[Hardware design source data]
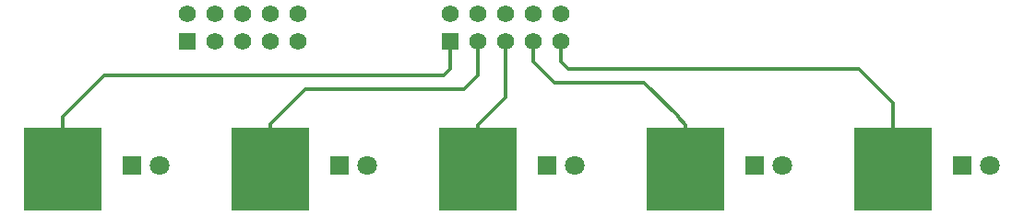
<source format=gbr>
G04 #@! TF.GenerationSoftware,KiCad,Pcbnew,(5.0.2)-1*
G04 #@! TF.CreationDate,2019-01-01T20:31:05-08:00*
G04 #@! TF.ProjectId,500-1142,3530302d-3131-4343-922e-6b696361645f,rev?*
G04 #@! TF.SameCoordinates,Original*
G04 #@! TF.FileFunction,Copper,L1,Top*
G04 #@! TF.FilePolarity,Positive*
%FSLAX46Y46*%
G04 Gerber Fmt 4.6, Leading zero omitted, Abs format (unit mm)*
G04 Created by KiCad (PCBNEW (5.0.2)-1) date 1/1/2019 8:31:05 PM*
%MOMM*%
%LPD*%
G01*
G04 APERTURE LIST*
G04 #@! TA.AperFunction,ComponentPad*
%ADD10R,1.800000X1.800000*%
G04 #@! TD*
G04 #@! TA.AperFunction,ComponentPad*
%ADD11C,1.800000*%
G04 #@! TD*
G04 #@! TA.AperFunction,ComponentPad*
%ADD12R,7.112000X7.620000*%
G04 #@! TD*
G04 #@! TA.AperFunction,ComponentPad*
%ADD13R,1.574800X1.574800*%
G04 #@! TD*
G04 #@! TA.AperFunction,ComponentPad*
%ADD14C,1.574800*%
G04 #@! TD*
G04 #@! TA.AperFunction,Conductor*
%ADD15C,0.304800*%
G04 #@! TD*
G04 APERTURE END LIST*
D10*
G04 #@! TO.P,D1,1*
G04 #@! TO.N,Net-(D1-Pad1)*
X82550000Y-90170000D03*
D11*
G04 #@! TO.P,D1,2*
G04 #@! TO.N,Net-(D1-Pad2)*
X85090000Y-90170000D03*
G04 #@! TD*
G04 #@! TO.P,D2,2*
G04 #@! TO.N,Net-(D2-Pad2)*
X104140000Y-90170000D03*
D10*
G04 #@! TO.P,D2,1*
G04 #@! TO.N,Net-(D2-Pad1)*
X101600000Y-90170000D03*
G04 #@! TD*
G04 #@! TO.P,D3,1*
G04 #@! TO.N,Net-(D3-Pad1)*
X120650000Y-90170000D03*
D11*
G04 #@! TO.P,D3,2*
G04 #@! TO.N,Net-(D3-Pad2)*
X123190000Y-90170000D03*
G04 #@! TD*
G04 #@! TO.P,D4,2*
G04 #@! TO.N,Net-(D4-Pad2)*
X142240000Y-90170000D03*
D10*
G04 #@! TO.P,D4,1*
G04 #@! TO.N,Net-(D4-Pad1)*
X139700000Y-90170000D03*
G04 #@! TD*
G04 #@! TO.P,D5,1*
G04 #@! TO.N,Net-(D5-Pad1)*
X158750000Y-90170000D03*
D11*
G04 #@! TO.P,D5,2*
G04 #@! TO.N,Net-(D5-Pad2)*
X161290000Y-90170000D03*
G04 #@! TD*
D12*
G04 #@! TO.P,P1,1*
G04 #@! TO.N,Net-(P1-Pad1)*
X76200000Y-90551000D03*
G04 #@! TD*
G04 #@! TO.P,P2,1*
G04 #@! TO.N,Net-(P2-Pad1)*
X95250000Y-90551000D03*
G04 #@! TD*
G04 #@! TO.P,P3,1*
G04 #@! TO.N,Net-(P3-Pad1)*
X114300000Y-90551000D03*
G04 #@! TD*
G04 #@! TO.P,P4,1*
G04 #@! TO.N,Net-(P4-Pad1)*
X133350000Y-90551000D03*
G04 #@! TD*
G04 #@! TO.P,P5,1*
G04 #@! TO.N,Net-(P5-Pad1)*
X152400000Y-90551000D03*
G04 #@! TD*
D13*
G04 #@! TO.P,P6,1*
G04 #@! TO.N,Net-(P1-Pad1)*
X111760000Y-78740000D03*
D14*
G04 #@! TO.P,P6,2*
G04 #@! TO.N,Net-(P6-Pad10)*
X111760000Y-76200000D03*
G04 #@! TO.P,P6,3*
G04 #@! TO.N,Net-(P2-Pad1)*
X114300000Y-78740000D03*
G04 #@! TO.P,P6,4*
G04 #@! TO.N,Net-(P6-Pad10)*
X114300000Y-76200000D03*
G04 #@! TO.P,P6,5*
G04 #@! TO.N,Net-(P3-Pad1)*
X116840000Y-78740000D03*
G04 #@! TO.P,P6,6*
G04 #@! TO.N,Net-(P6-Pad10)*
X116840000Y-76200000D03*
G04 #@! TO.P,P6,7*
G04 #@! TO.N,Net-(P4-Pad1)*
X119380000Y-78740000D03*
G04 #@! TO.P,P6,8*
G04 #@! TO.N,Net-(P6-Pad10)*
X119380000Y-76200000D03*
G04 #@! TO.P,P6,9*
G04 #@! TO.N,Net-(P5-Pad1)*
X121920000Y-78740000D03*
G04 #@! TO.P,P6,10*
G04 #@! TO.N,Net-(P6-Pad10)*
X121920000Y-76200000D03*
G04 #@! TD*
G04 #@! TO.P,P7,10*
G04 #@! TO.N,Net-(D5-Pad1)*
X97790000Y-76200000D03*
G04 #@! TO.P,P7,9*
G04 #@! TO.N,Net-(D5-Pad2)*
X97790000Y-78740000D03*
G04 #@! TO.P,P7,8*
G04 #@! TO.N,Net-(D4-Pad1)*
X95250000Y-76200000D03*
G04 #@! TO.P,P7,7*
G04 #@! TO.N,Net-(D4-Pad2)*
X95250000Y-78740000D03*
G04 #@! TO.P,P7,6*
G04 #@! TO.N,Net-(D3-Pad1)*
X92710000Y-76200000D03*
G04 #@! TO.P,P7,5*
G04 #@! TO.N,Net-(D3-Pad2)*
X92710000Y-78740000D03*
G04 #@! TO.P,P7,4*
G04 #@! TO.N,Net-(D2-Pad1)*
X90170000Y-76200000D03*
G04 #@! TO.P,P7,3*
G04 #@! TO.N,Net-(D2-Pad2)*
X90170000Y-78740000D03*
G04 #@! TO.P,P7,2*
G04 #@! TO.N,Net-(D1-Pad1)*
X87630000Y-76200000D03*
D13*
G04 #@! TO.P,P7,1*
G04 #@! TO.N,Net-(D1-Pad2)*
X87630000Y-78740000D03*
G04 #@! TD*
D15*
G04 #@! TO.N,Net-(P1-Pad1)*
X111760000Y-81280000D02*
X111760000Y-78740000D01*
X111125000Y-81915000D02*
X111760000Y-81280000D01*
X80010000Y-81915000D02*
X111125000Y-81915000D01*
X76200000Y-90551000D02*
X76200000Y-85725000D01*
X76200000Y-85725000D02*
X80010000Y-81915000D01*
G04 #@! TO.N,Net-(P2-Pad1)*
X95250000Y-90551000D02*
X95250000Y-86360000D01*
X95250000Y-86360000D02*
X98425000Y-83185000D01*
X98425000Y-83185000D02*
X113030000Y-83185000D01*
X113030000Y-83185000D02*
X114300000Y-81915000D01*
X114300000Y-81915000D02*
X114300000Y-78740000D01*
G04 #@! TO.N,Net-(P3-Pad1)*
X116840000Y-79853551D02*
X116840000Y-78740000D01*
X116840000Y-83896200D02*
X116840000Y-79853551D01*
X114300000Y-86436200D02*
X116840000Y-83896200D01*
X114300000Y-90551000D02*
X114300000Y-86436200D01*
G04 #@! TO.N,Net-(P4-Pad1)*
X133350000Y-86436200D02*
X132638800Y-85725000D01*
X133350000Y-90551000D02*
X133350000Y-86436200D01*
X132638800Y-85725000D02*
X132638800Y-85648800D01*
X132638800Y-85648800D02*
X129540000Y-82550000D01*
X129540000Y-82550000D02*
X121285000Y-82550000D01*
X121285000Y-82550000D02*
X119380000Y-80645000D01*
X119380000Y-80645000D02*
X119380000Y-78740000D01*
G04 #@! TO.N,Net-(P5-Pad1)*
X121920000Y-80645000D02*
X121920000Y-78740000D01*
X122555000Y-81280000D02*
X121920000Y-80645000D01*
X149225000Y-81280000D02*
X122555000Y-81280000D01*
X152400000Y-90551000D02*
X152400000Y-84455000D01*
X152400000Y-84455000D02*
X149225000Y-81280000D01*
G04 #@! TD*
M02*

</source>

▶ [Your instructions] From the entries above, list each line with "APERTURE" in it.

▶ [Result of the exercise]
G04 APERTURE LIST*
G04 APERTURE END LIST*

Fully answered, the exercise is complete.